Over the 2014 Christmas period a group of leading UK health experts, including the president of the Royal College of Physicians and the chair of council at the British Medical Association, wrote an open letter to the Guardian newspaper calling for an alcohol sponsorship ban in sport. The debate on the subject has been running since tobacco sponsorship was banned in European (EU) countries in 2006.
In this edition of the Journal we introduce further research to the debate with a paper from Sarah Kelly et al, senior academics in Australia, who demonstrate the level of sponsorship activation among alcohol companies; in particular, they point to social media activation, which is largely unregulated and appears to break the code of practice agreed by the alcohol industry.
By and large, this paper calls for a ban on alcohol sponsorship in sport, and in Australia a significant number of major sports have agreed to a voluntary ban based on the government replacing sponsor fees with a major grant to sports bodies.

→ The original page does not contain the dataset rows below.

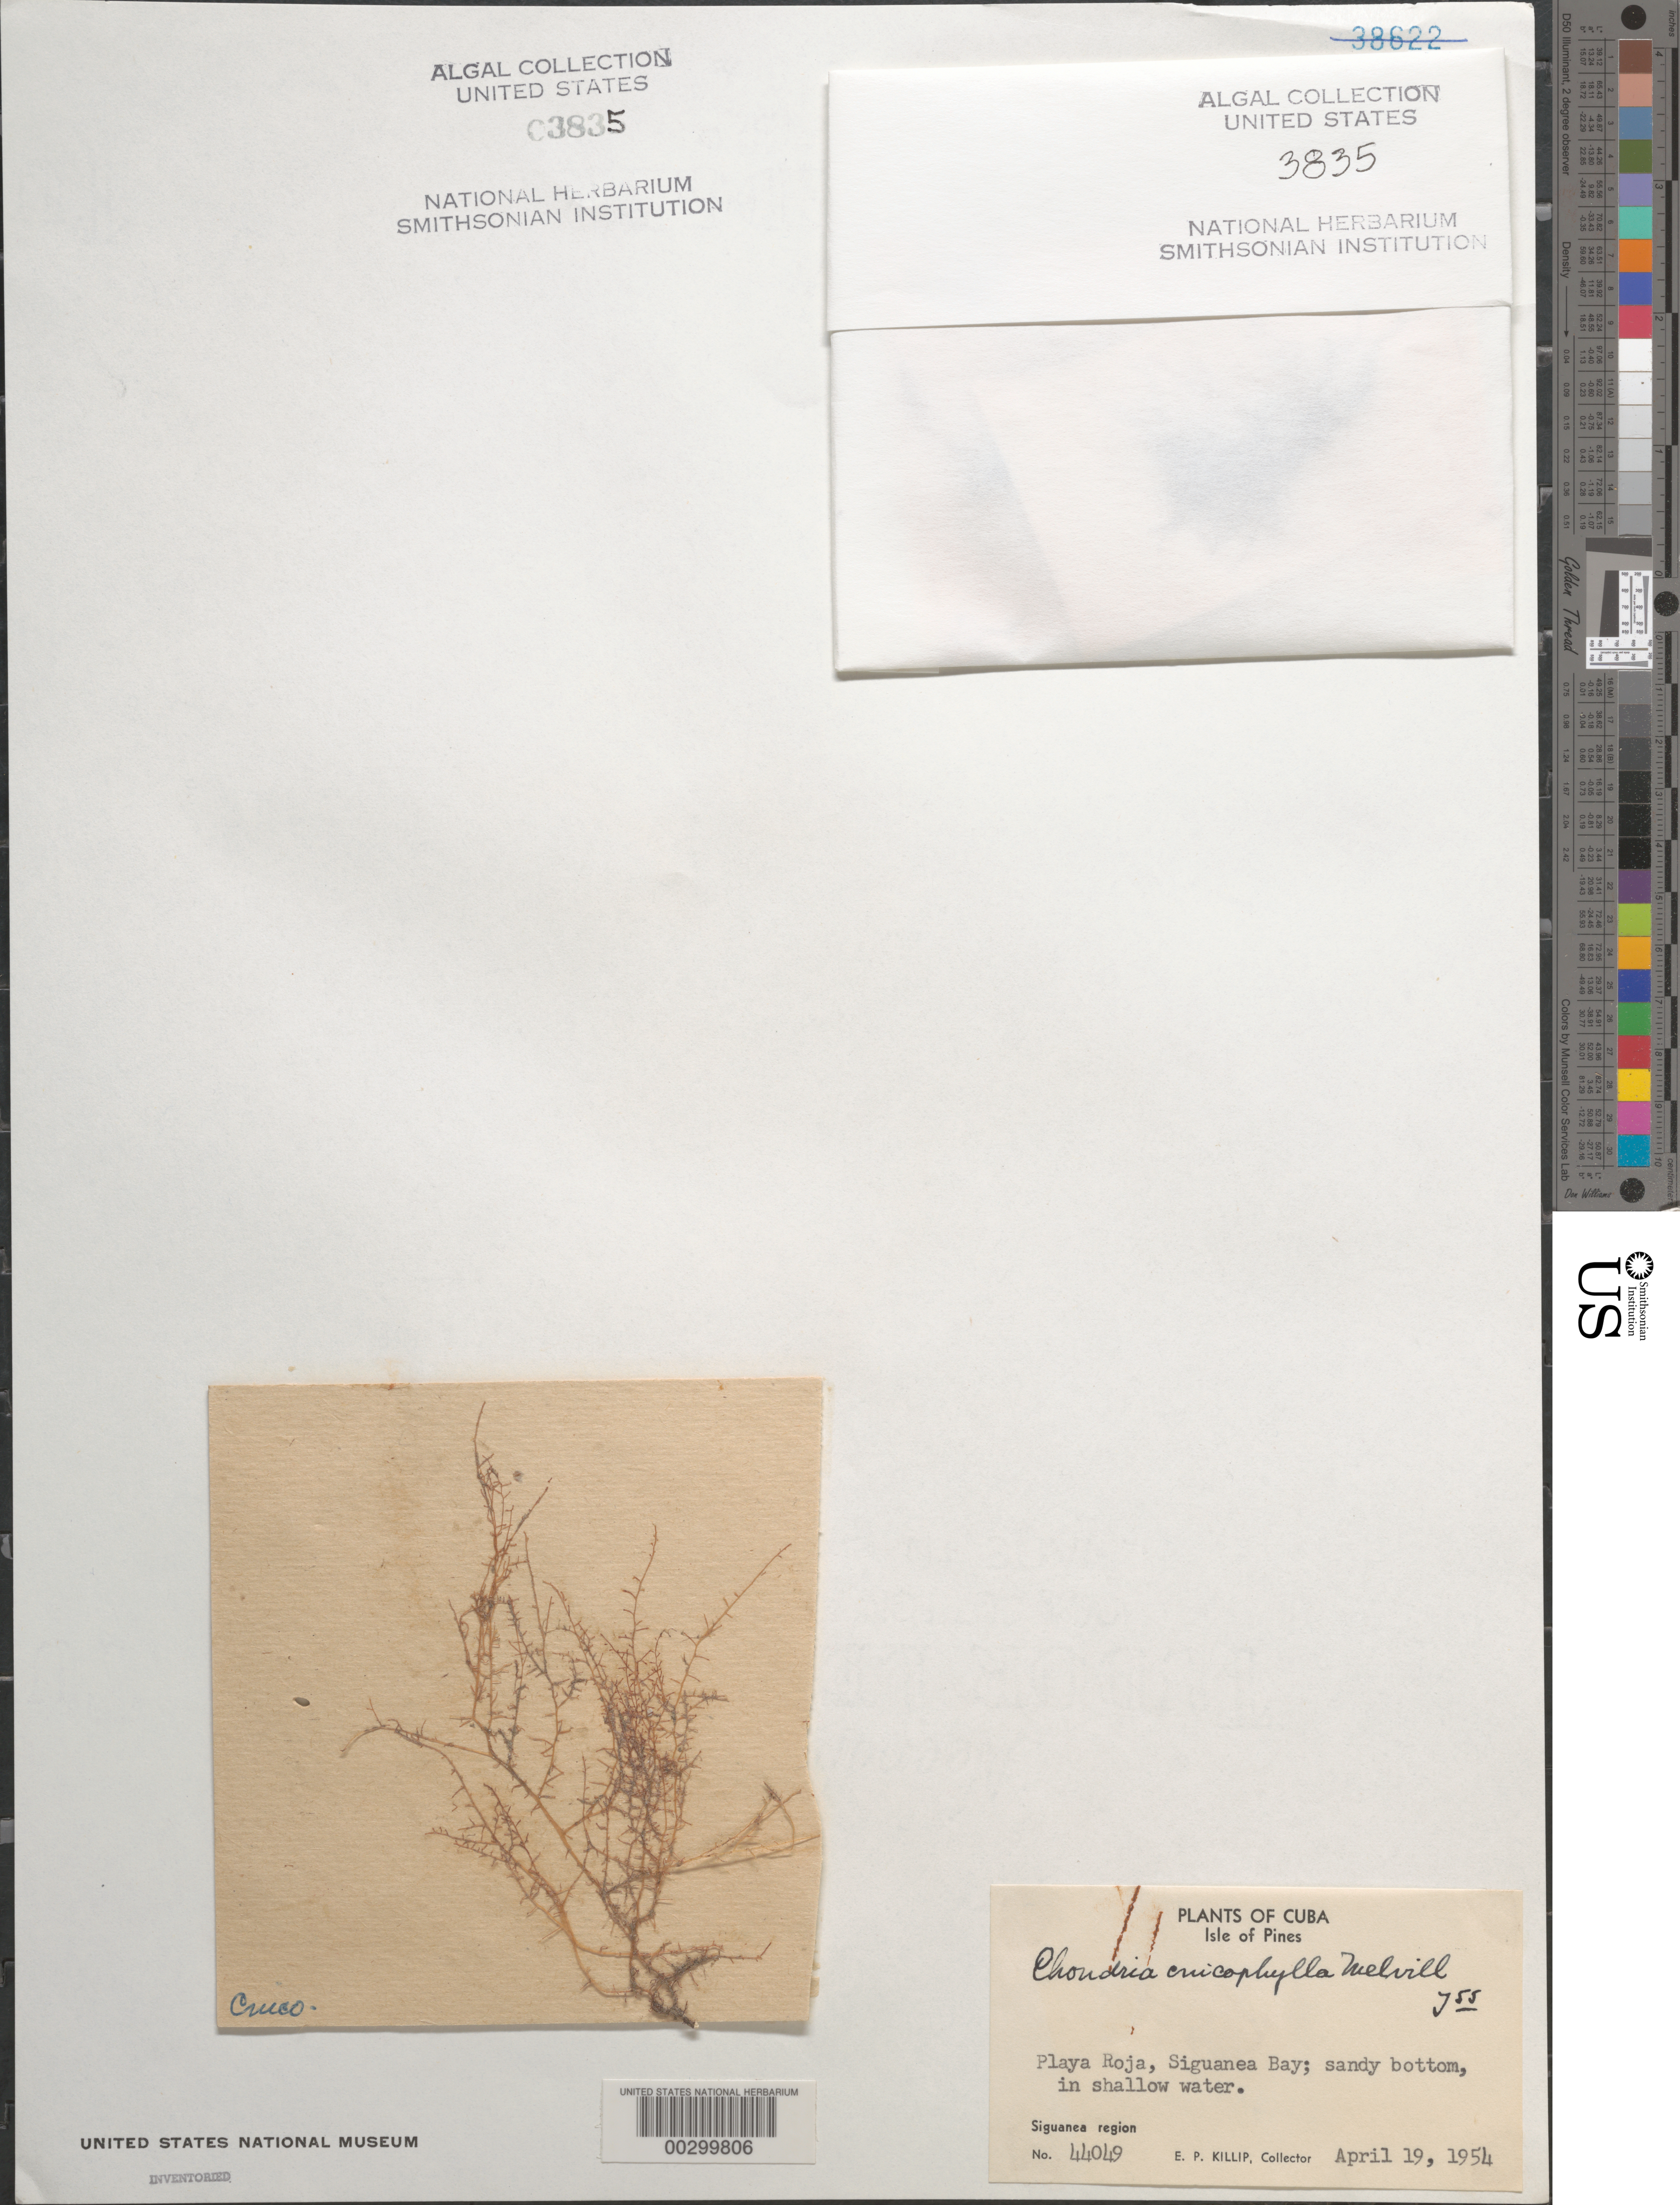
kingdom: Plantae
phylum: Rhodophyta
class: Florideophyceae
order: Ceramiales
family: Rhodomelaceae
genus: Chondria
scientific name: Chondria cnicophylla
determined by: Taylor, William R.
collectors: E. P. Killip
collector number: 44049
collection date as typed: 19 Apr 1954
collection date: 1954-04-19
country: Cuba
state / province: Isla de La Juventud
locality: Playa roja, siguanea bay, isle of youth (isle of pines)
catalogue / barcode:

The other side of the coin is a paper published in this Journal in 2009 by Fiona Davies of Cardiff University, which examined the effects of both sporting involvement and alcohol sponsorship on underage drinking. Her findings were that although sponsorship appeared to have a small effect, it was very little in comparison to sports culture, the inference being that an alcohol sponsorship ban would have very little impact on consumption.
Indeed, evidence from France, where alcohol sponsorship was banned with the introduction of the Loi Envin [law] in 1991, sheds very little light on whether the bans have any effect. France was undergoing a period of steady decline in consumption before the ban and this has continued. However, since the ban was introduced, there has been a marked increase in binge drinking among young people. Some are citing the advent of social media as a catalyst for the new problems.
French addiction specialist Professor Michel Reynaud, for example, says: “Social networks have democratised consumption of alcohol and proclaimed drunkeness as a status symbol.”
This would clearly suggest that any alcohol sponsors (and indeed non-sponsors) need to be very cautious about how their campaigns are activated via social media.
What is of major concern, however, is the call for a ban on alcohol sponsorship without serious consideration for what appear to be the real causes of problematic drinking. Governments could invest time and resources bringing new laws onto the statute books only to find that alcohol-related problems remain. This would simply put back the point at which the real problems are addressed and many lives will be destroyed in the meantime.
Whether or not an alcohol sponsorship ban is worthwhile remains open for debate. Our sister publication, Sponsorship Today, recently undertook a survey which showed that globally beer companies alone spent $1.4 billion on sport. It found no pattern between national sponsorship spend and national consumption. That is a lot of money to take out of professional sports funding, so legislators need to think long and hard about what should be the next step. In the meantime, as ever, we aim to inform the debate with continued professional research.